* **DIRECTIONS**
Within the records below, filter for lines carrying the word "drug" and copy them.

* **EXTRACTED RECORDS**
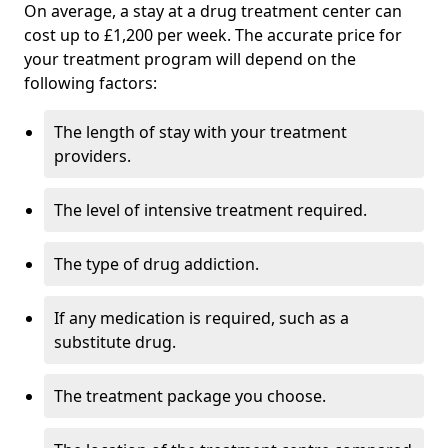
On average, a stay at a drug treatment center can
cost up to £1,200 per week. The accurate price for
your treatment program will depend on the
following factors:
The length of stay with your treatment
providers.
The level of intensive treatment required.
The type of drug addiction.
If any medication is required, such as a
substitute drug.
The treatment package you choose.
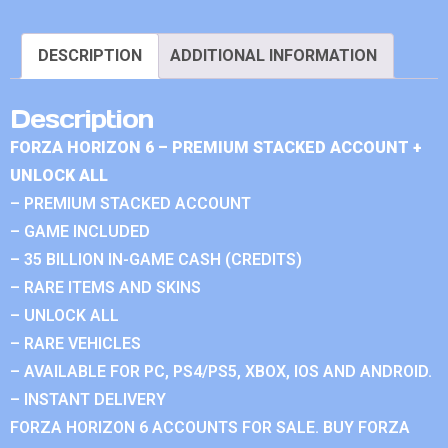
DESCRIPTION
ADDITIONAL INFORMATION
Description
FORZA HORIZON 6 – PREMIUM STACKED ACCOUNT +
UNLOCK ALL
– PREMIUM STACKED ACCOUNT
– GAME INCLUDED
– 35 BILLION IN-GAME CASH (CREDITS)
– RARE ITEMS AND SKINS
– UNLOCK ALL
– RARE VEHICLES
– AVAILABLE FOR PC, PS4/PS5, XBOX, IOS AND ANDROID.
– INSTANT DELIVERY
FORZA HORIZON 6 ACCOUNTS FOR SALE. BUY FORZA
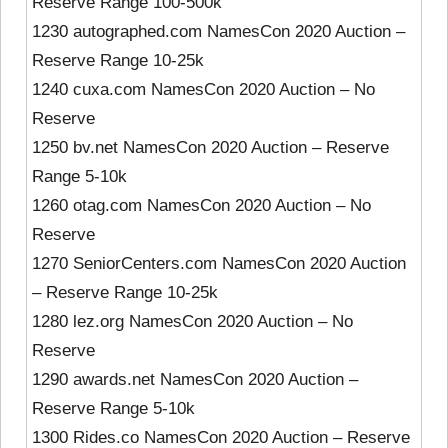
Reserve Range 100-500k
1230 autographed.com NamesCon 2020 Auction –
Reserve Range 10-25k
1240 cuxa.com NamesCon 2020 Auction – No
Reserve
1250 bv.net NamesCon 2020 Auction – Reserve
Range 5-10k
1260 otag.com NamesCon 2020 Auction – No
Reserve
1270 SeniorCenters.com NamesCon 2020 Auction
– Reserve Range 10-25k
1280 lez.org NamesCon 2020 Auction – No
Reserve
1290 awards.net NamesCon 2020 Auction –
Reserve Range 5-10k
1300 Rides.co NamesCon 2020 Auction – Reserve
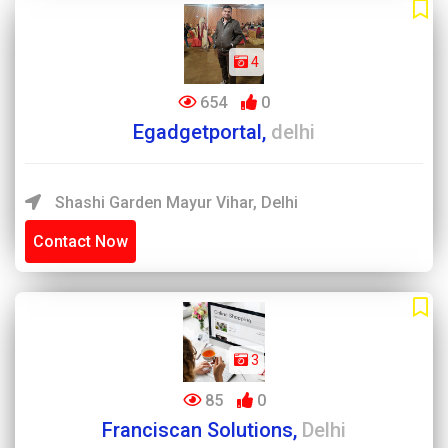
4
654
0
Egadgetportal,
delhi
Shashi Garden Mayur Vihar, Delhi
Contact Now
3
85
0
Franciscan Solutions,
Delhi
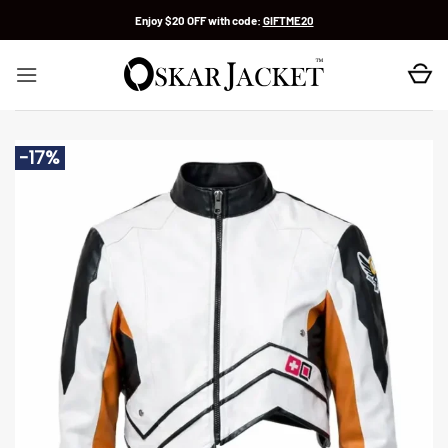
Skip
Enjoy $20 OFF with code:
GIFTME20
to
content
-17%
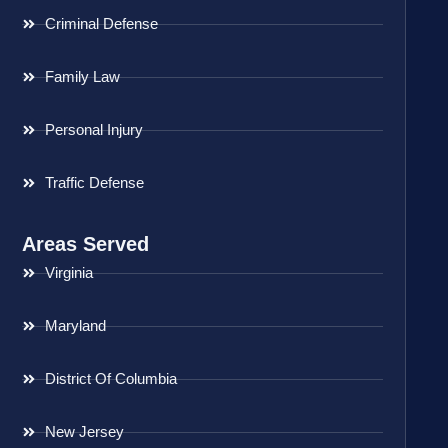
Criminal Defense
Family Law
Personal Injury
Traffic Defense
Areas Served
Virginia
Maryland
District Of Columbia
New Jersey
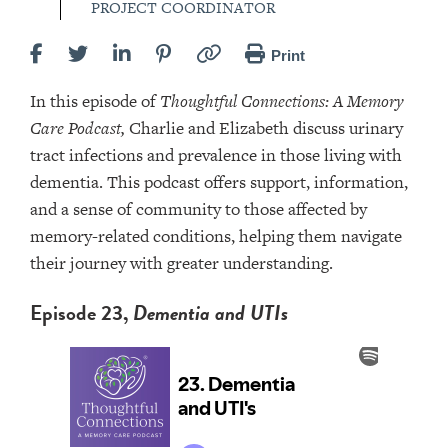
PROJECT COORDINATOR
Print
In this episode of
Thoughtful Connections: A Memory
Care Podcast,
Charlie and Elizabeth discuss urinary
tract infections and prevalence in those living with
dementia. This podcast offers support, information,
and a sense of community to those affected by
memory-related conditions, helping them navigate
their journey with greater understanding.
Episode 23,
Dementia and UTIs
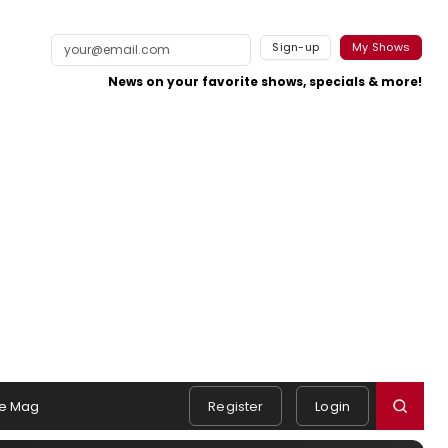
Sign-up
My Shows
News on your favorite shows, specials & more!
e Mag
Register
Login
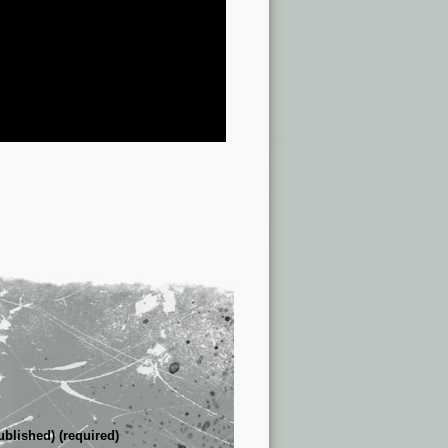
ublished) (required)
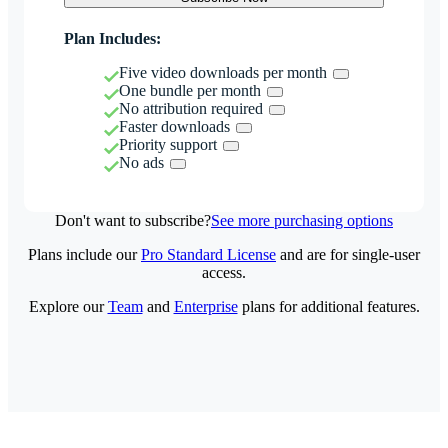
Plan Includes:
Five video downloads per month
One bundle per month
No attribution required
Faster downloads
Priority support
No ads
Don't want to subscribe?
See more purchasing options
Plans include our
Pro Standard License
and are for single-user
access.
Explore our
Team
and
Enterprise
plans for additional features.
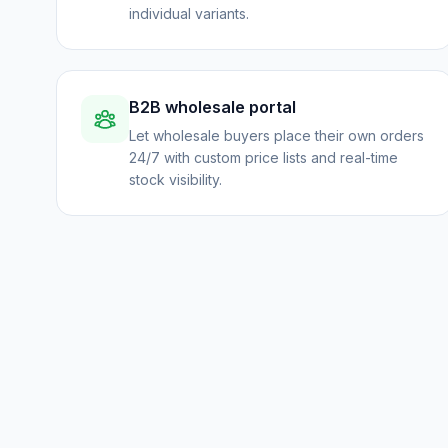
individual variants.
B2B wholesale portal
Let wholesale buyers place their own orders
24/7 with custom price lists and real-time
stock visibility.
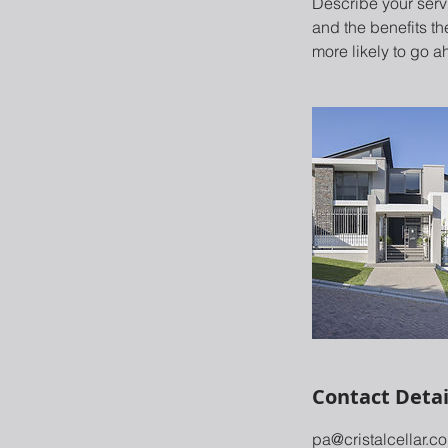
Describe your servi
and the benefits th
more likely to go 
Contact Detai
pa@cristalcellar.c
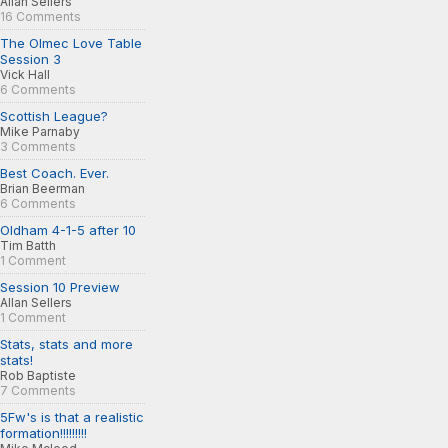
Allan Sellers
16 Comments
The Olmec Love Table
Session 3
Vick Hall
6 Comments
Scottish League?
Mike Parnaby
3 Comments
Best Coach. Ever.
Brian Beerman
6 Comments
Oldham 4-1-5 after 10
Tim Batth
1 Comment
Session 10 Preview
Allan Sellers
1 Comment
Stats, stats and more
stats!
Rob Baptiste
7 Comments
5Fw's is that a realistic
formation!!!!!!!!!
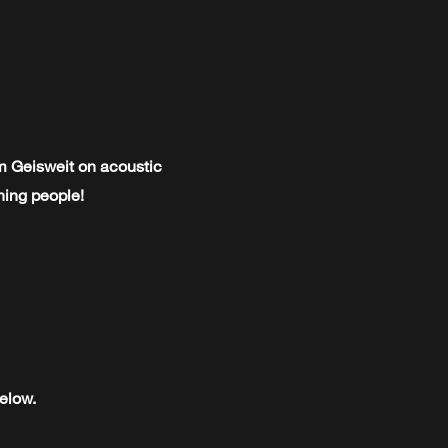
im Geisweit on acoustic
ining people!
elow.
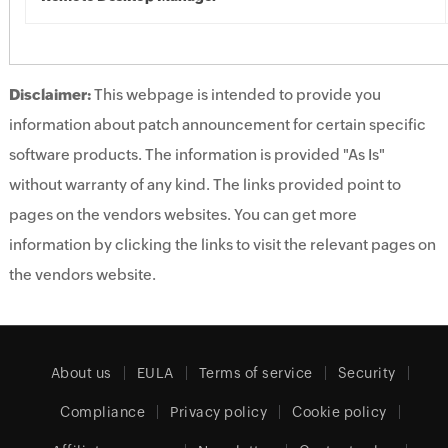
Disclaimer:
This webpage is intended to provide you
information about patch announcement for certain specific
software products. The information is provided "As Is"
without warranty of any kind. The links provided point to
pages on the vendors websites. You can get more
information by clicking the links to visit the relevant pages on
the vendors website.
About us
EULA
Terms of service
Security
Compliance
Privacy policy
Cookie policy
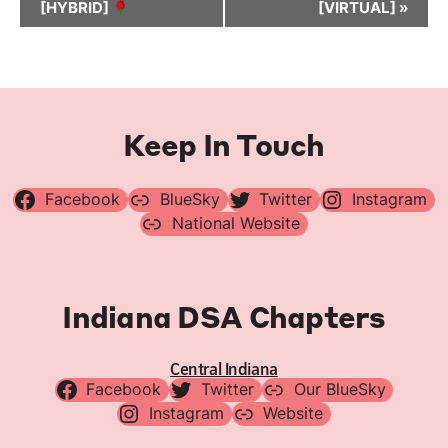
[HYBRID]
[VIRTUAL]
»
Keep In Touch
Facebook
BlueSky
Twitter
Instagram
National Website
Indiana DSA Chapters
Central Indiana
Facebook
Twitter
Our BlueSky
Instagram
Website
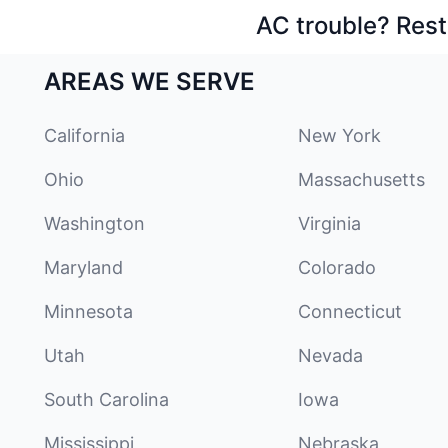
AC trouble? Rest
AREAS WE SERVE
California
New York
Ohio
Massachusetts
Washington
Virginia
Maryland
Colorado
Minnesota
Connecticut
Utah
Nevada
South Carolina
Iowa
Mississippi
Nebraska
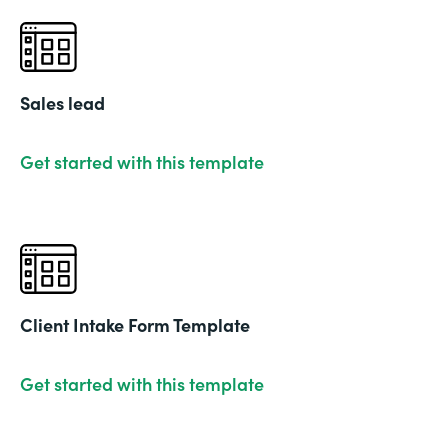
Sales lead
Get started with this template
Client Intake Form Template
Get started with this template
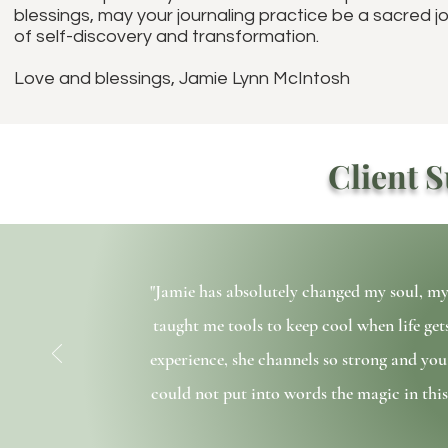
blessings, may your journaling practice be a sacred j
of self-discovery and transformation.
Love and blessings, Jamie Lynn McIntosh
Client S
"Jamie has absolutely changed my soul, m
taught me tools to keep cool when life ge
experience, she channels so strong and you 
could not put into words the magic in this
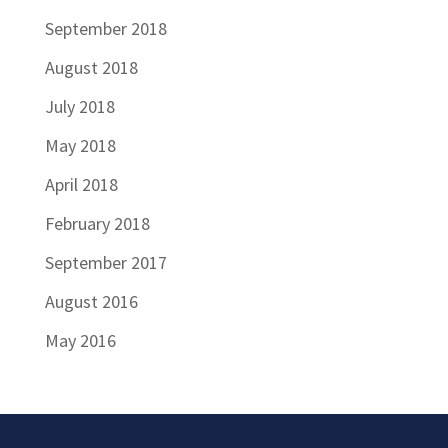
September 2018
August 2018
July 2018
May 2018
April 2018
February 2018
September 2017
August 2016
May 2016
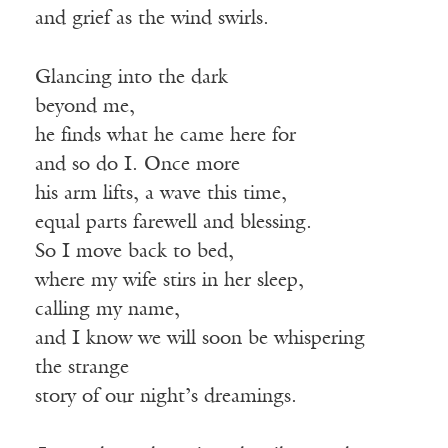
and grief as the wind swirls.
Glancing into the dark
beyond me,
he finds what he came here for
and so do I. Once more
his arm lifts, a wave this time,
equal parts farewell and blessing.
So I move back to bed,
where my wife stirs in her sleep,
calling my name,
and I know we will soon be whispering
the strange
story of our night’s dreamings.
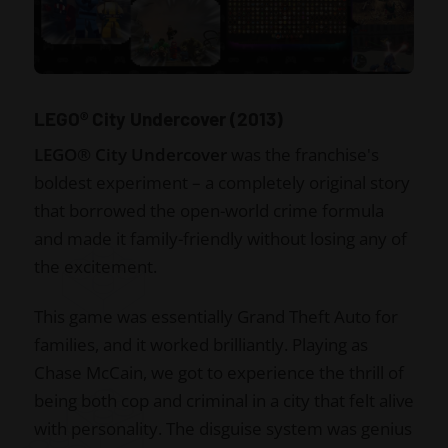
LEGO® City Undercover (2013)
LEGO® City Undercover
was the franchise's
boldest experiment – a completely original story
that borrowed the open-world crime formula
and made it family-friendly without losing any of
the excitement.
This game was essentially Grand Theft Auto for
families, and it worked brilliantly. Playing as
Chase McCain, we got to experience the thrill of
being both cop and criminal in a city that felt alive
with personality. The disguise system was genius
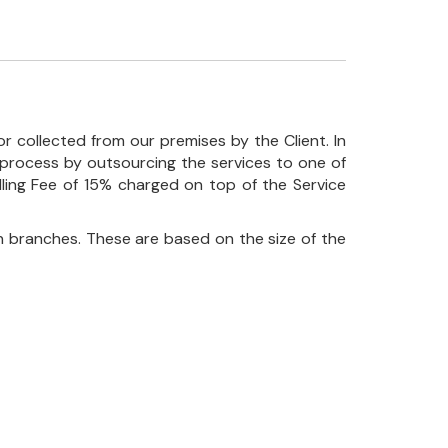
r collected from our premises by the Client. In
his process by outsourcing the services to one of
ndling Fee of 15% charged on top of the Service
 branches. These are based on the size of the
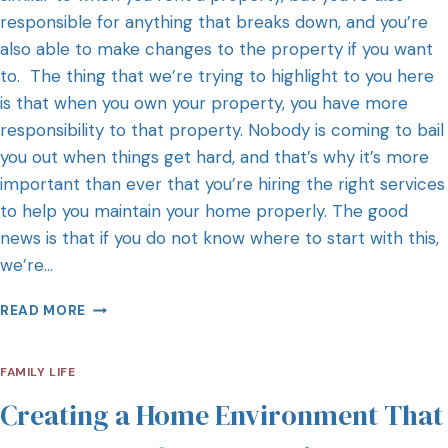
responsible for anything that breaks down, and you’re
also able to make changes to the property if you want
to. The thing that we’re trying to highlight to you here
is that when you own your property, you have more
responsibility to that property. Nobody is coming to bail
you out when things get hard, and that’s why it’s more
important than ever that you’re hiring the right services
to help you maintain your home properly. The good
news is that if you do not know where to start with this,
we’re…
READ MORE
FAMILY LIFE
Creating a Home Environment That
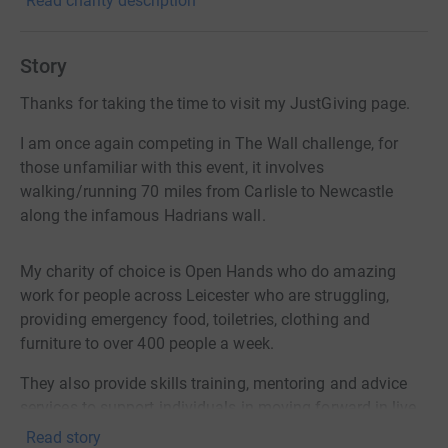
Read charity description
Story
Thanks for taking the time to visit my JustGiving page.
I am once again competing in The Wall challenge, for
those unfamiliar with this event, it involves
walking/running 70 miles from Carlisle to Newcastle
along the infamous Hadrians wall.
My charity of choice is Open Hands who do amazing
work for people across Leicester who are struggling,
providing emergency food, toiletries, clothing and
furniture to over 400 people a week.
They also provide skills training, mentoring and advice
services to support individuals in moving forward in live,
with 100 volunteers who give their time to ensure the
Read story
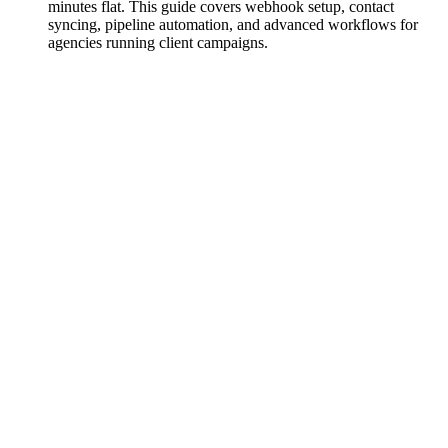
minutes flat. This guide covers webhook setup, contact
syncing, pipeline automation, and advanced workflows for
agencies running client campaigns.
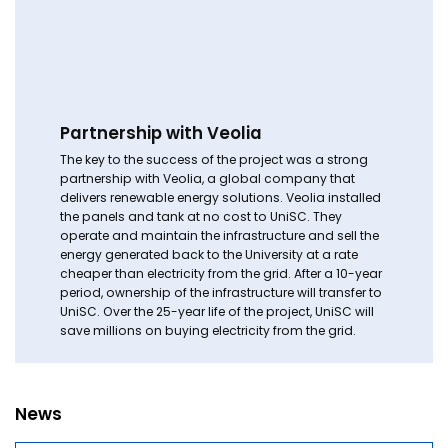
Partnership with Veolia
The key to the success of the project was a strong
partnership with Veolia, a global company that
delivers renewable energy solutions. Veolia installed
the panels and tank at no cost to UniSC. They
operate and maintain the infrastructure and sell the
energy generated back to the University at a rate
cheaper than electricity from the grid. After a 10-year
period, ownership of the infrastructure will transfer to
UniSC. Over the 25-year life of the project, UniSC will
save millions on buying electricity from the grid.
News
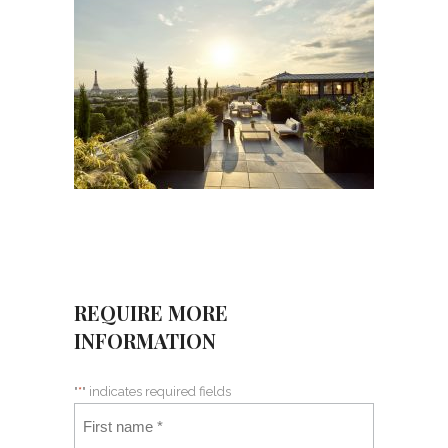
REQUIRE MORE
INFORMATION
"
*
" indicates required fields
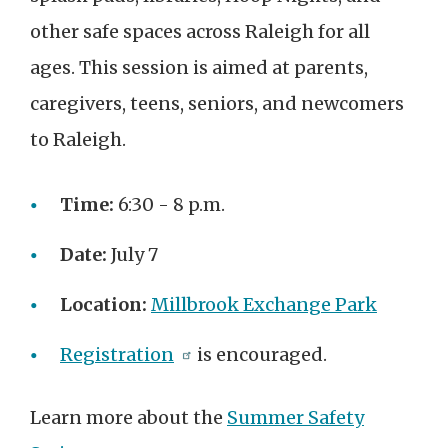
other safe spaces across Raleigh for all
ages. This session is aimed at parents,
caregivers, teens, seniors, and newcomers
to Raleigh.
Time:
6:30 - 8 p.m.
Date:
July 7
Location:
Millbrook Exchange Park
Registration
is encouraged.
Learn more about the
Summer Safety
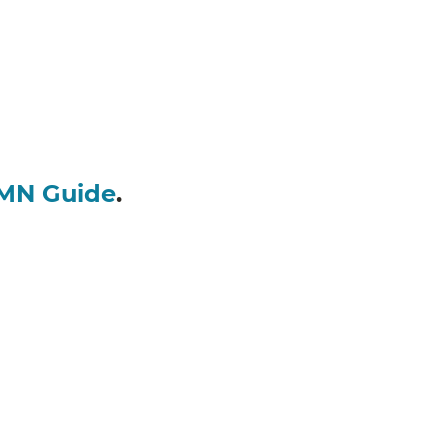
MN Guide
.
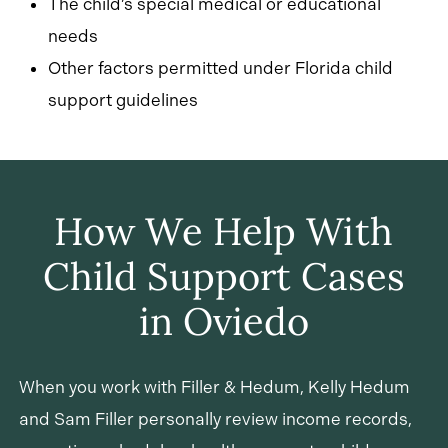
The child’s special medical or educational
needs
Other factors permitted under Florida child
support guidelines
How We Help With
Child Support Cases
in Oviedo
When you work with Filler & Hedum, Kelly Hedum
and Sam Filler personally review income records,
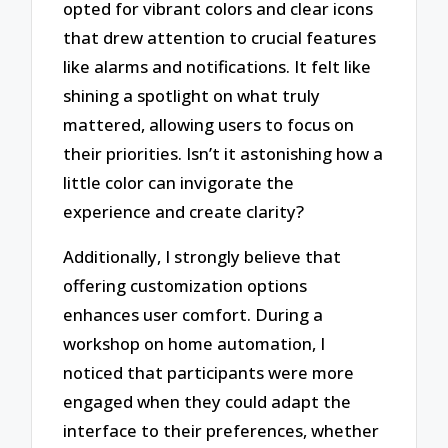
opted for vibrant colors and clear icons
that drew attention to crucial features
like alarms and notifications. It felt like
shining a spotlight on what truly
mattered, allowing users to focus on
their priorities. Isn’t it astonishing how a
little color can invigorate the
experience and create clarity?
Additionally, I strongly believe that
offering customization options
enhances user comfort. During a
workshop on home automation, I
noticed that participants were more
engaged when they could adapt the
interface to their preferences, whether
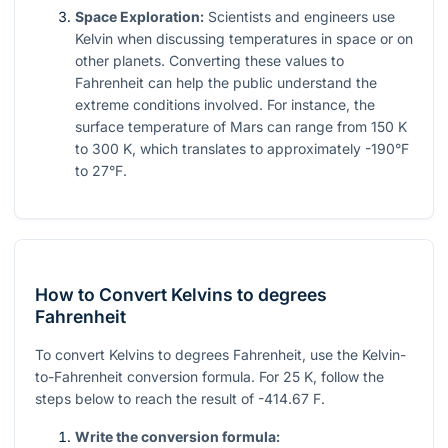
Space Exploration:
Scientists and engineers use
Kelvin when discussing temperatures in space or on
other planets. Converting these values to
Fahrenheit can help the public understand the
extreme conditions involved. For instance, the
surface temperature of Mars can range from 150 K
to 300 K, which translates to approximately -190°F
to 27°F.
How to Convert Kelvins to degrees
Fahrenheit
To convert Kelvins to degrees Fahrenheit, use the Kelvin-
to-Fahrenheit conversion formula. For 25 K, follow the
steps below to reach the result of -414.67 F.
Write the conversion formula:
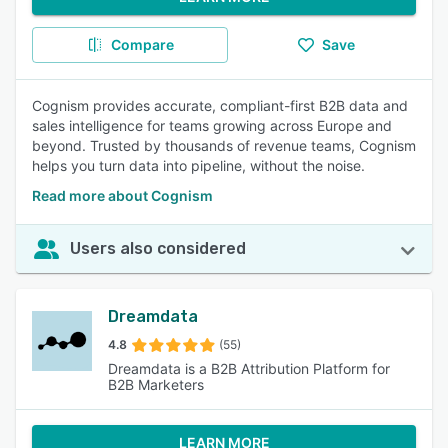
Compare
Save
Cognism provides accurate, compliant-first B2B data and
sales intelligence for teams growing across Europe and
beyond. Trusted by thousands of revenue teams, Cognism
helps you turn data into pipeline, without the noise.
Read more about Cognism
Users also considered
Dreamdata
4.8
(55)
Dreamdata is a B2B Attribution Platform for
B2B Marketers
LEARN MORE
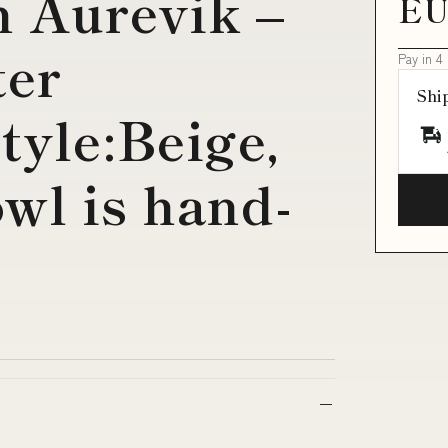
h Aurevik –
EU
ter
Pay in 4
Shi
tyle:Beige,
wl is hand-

* **TASK ANSWER**
On average, a stay at a drug treatment center can
The type of drug addiction.
substitute drug.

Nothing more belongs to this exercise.